Private Sub Button4_Click(ByVal sender As System.Object, _
ByVal e As System.EventArgs) Handles Button4.Click
If String.IsNullOrEmpty(TextBox1.Text) = False Then
Encrypt(TextBox1.Text)
Else
MessageBox.Show("No file specified yet!")
Exit Sub
End If
End Sub
Private Sub Button5_Click(ByVal sender As System.Object, _
ByVal e As System.EventArgs) Handles Button5.Click
If String.IsNullOrEmpty(TextBox1.Text) = False Then
Decrypt(TextBox1.Text)
Else
MessageBox.Show("No file specified yet!")
Exit Sub
End If
End Sub
The following method applies cryptography to the specified file and manages all possible exceptions for this scenario:
Private Sub Encrypt(ByVal Filename As String)
Try
File.Encrypt(Filename)
Catch ex As ArgumentNullException
MessageBox.Show("A null argument was specified")
Catch ex As ArgumentException
MessageBox.Show("Specified pathname contains invalid characters")
Catch ex As DriveNotFoundException
MessageBox.Show("Invalid drive")
Catch ex As FileNotFoundException
MessageBox.Show("File not found")
Catch ex As PathTooLongException
MessageBox.Show("Pathname too long")
Catch ex As IOException
MessageBox.Show("I/O error")
Catch ex As PlatformNotSupportedException
MessageBox.Show("You're trying to execute this " & _
"action onto a non Windows NT operating system")

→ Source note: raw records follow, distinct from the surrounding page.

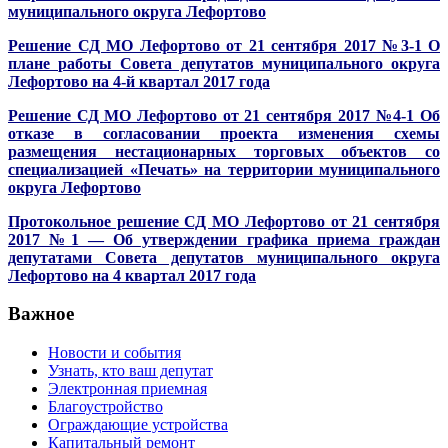
муниципального округа Лефортово
Решение СД МО Лефортово от 21 сентября 2017 №3-1 О
плане работы Совета депутатов муниципального округа
Лефортово на 4-й квартал 2017 года
Решение СД МО Лефортово от 21 сентября 2017 №4-1 Об
отказе в согласовании проекта изменения схемы
размещения нестационарных торговых объектов со
специализацией «Печать» на территории муниципального
округа Лефортово
Протокольное решение СД МО Лефортово от 21 сентября
2017 №1 — Об утверждении графика приема граждан
депутатами Совета депутатов муниципального округа
Лефортово на 4 квартал 2017 года
Важное
Новости и события
Узнать, кто ваш депутат
Электронная приемная
Благоустройство
Ограждающие устройства
Капитальный ремонт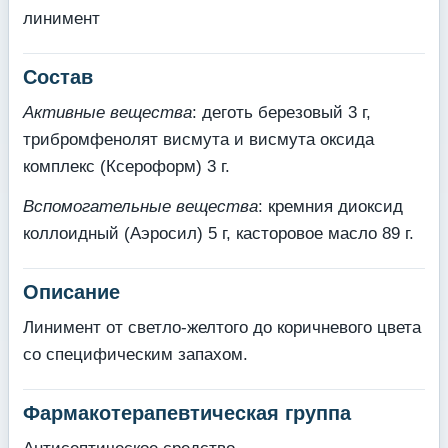
линимент
Состав
Активные вещества
: деготь березовый 3 г,
трибромфенолят висмута и висмута оксида
комплекс (Ксероформ) 3 г.
Вспомогательные вещества
: кремния диоксид
коллоидный (Аэросил) 5 г, касторовое масло 89 г.
Описание
Линимент от светло-желтого до коричневого цвета
со специфическим запахом.
Фармакотерапевтическая группа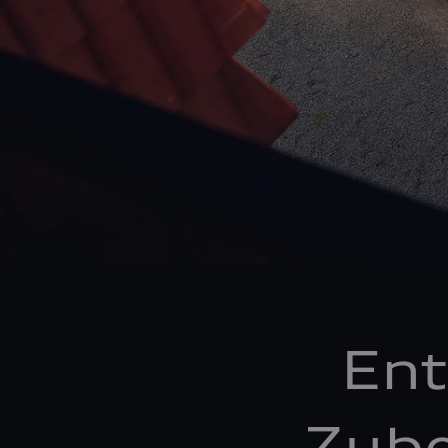
Ent
Zube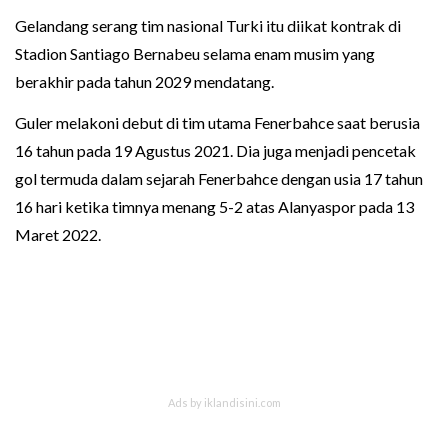
Gelandang serang tim nasional Turki itu diikat kontrak di
Stadion Santiago Bernabeu selama enam musim yang
berakhir pada tahun 2029 mendatang.
Guler melakoni debut di tim utama Fenerbahce saat berusia
16 tahun pada 19 Agustus 2021. Dia juga menjadi pencetak
gol termuda dalam sejarah Fenerbahce dengan usia 17 tahun
16 hari ketika timnya menang 5-2 atas Alanyaspor pada 13
Maret 2022.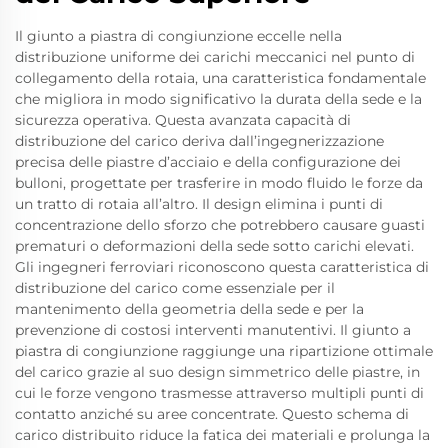
Il giunto a piastra di congiunzione eccelle nella
distribuzione uniforme dei carichi meccanici nel punto di
collegamento della rotaia, una caratteristica fondamentale
che migliora in modo significativo la durata della sede e la
sicurezza operativa. Questa avanzata capacità di
distribuzione del carico deriva dall’ingegnerizzazione
precisa delle piastre d’acciaio e della configurazione dei
bulloni, progettate per trasferire in modo fluido le forze da
un tratto di rotaia all’altro. Il design elimina i punti di
concentrazione dello sforzo che potrebbero causare guasti
prematuri o deformazioni della sede sotto carichi elevati.
Gli ingegneri ferroviari riconoscono questa caratteristica di
distribuzione del carico come essenziale per il
mantenimento della geometria della sede e per la
prevenzione di costosi interventi manutentivi. Il giunto a
piastra di congiunzione raggiunge una ripartizione ottimale
del carico grazie al suo design simmetrico delle piastre, in
cui le forze vengono trasmesse attraverso multipli punti di
contatto anziché su aree concentrate. Questo schema di
carico distribuito riduce la fatica dei materiali e prolunga la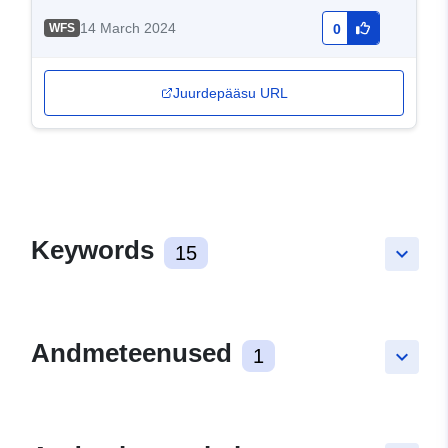
14 March 2024
WFS
0
Juurdepääsu URL
Keywords
15
keyboard_arrow_down
Andmeteenused
1
keyboard_arrow_down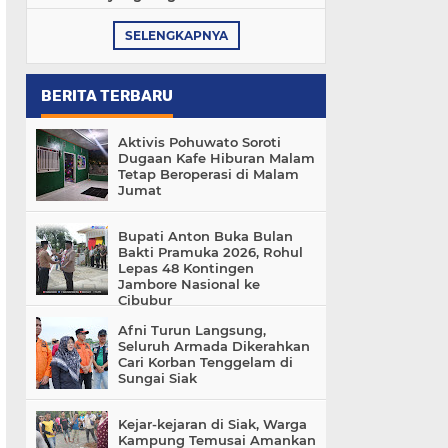
SELENGKAPNYA
BERITA TERBARU
Aktivis Pohuwato Soroti
Dugaan Kafe Hiburan Malam
Tetap Beroperasi di Malam
Jumat
Bupati Anton Buka Bulan
Bakti Pramuka 2026, Rohul
Lepas 48 Kontingen
Jambore Nasional ke
Cibubur
Afni Turun Langsung,
Seluruh Armada Dikerahkan
Cari Korban Tenggelam di
Sungai Siak
Kejar-kejaran di Siak, Warga
Kampung Temusai Amankan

Catch ex As NotSupportedException
MessageBox.Show("Current file system is not NTFS")
Catch ex As UnauthorizedAccessException
MessageBox.Show("You're not authorized to execute the selected action")
End Try
OpenFolder()
End Sub
As you can easily note, we’ve written more code about managing exceptions than anything! The following code implements the Decrypt method:
Private Sub Decrypt(ByVal Filename As String)
Try
File.Decrypt(Filename)
Catch ex As ArgumentNullException
MessageBox.Show("A null argument was specified")
Catch ex As ArgumentException
MessageBox.Show("Specified pathname contains invalid characters")
Catch ex As DriveNotFoundException
MessageBox.Show("Invalid drive")
Catch ex As FileNotFoundException
MessageBox.Show("File not found")
Catch ex As PathTooLongException
MessageBox.Show("Pathname too long")
Catch ex As IOException
MessageBox.Show("I/O error")
Catch ex As PlatformNotSupportedException
MessageBox.Show("You're trying to execute this action " & _
"onto a non Windows NT operating system")
Catch ex As NotSupportedException
MessageBox.Show("Current file system is not NTFS")
Catch ex As UnauthorizedAccessException
MessageBox.Show("You're not authorized to execute the selected action")
End Try
OpenFolder()
End Sub
Both methods work the same way, and the exceptions managed are identical. When cryptography is applied, the file name appears in Explorer as marked in green instead of black. This is just to let the user understand that they are looking at an encrypted document. The color is reversed to black when the file gets decrypted.
What happened to our file?
To check how encryption affects files, you should access the system with another user account (e.g., Guest). Then, try to open the previously encrypted document. If everything works fine, Windows will not let you open the file. To restore the file’s original state, access it with the first user account and decrypt the file.
Points of interest
This is perhaps the simplest way to add protection to files. But encryption in .NET Framework is a very powerful task that you can study much deeper by reading the official MSDN documentation. But if you do need something very fast and easy, Encrypt and Decrypt can be a good choice.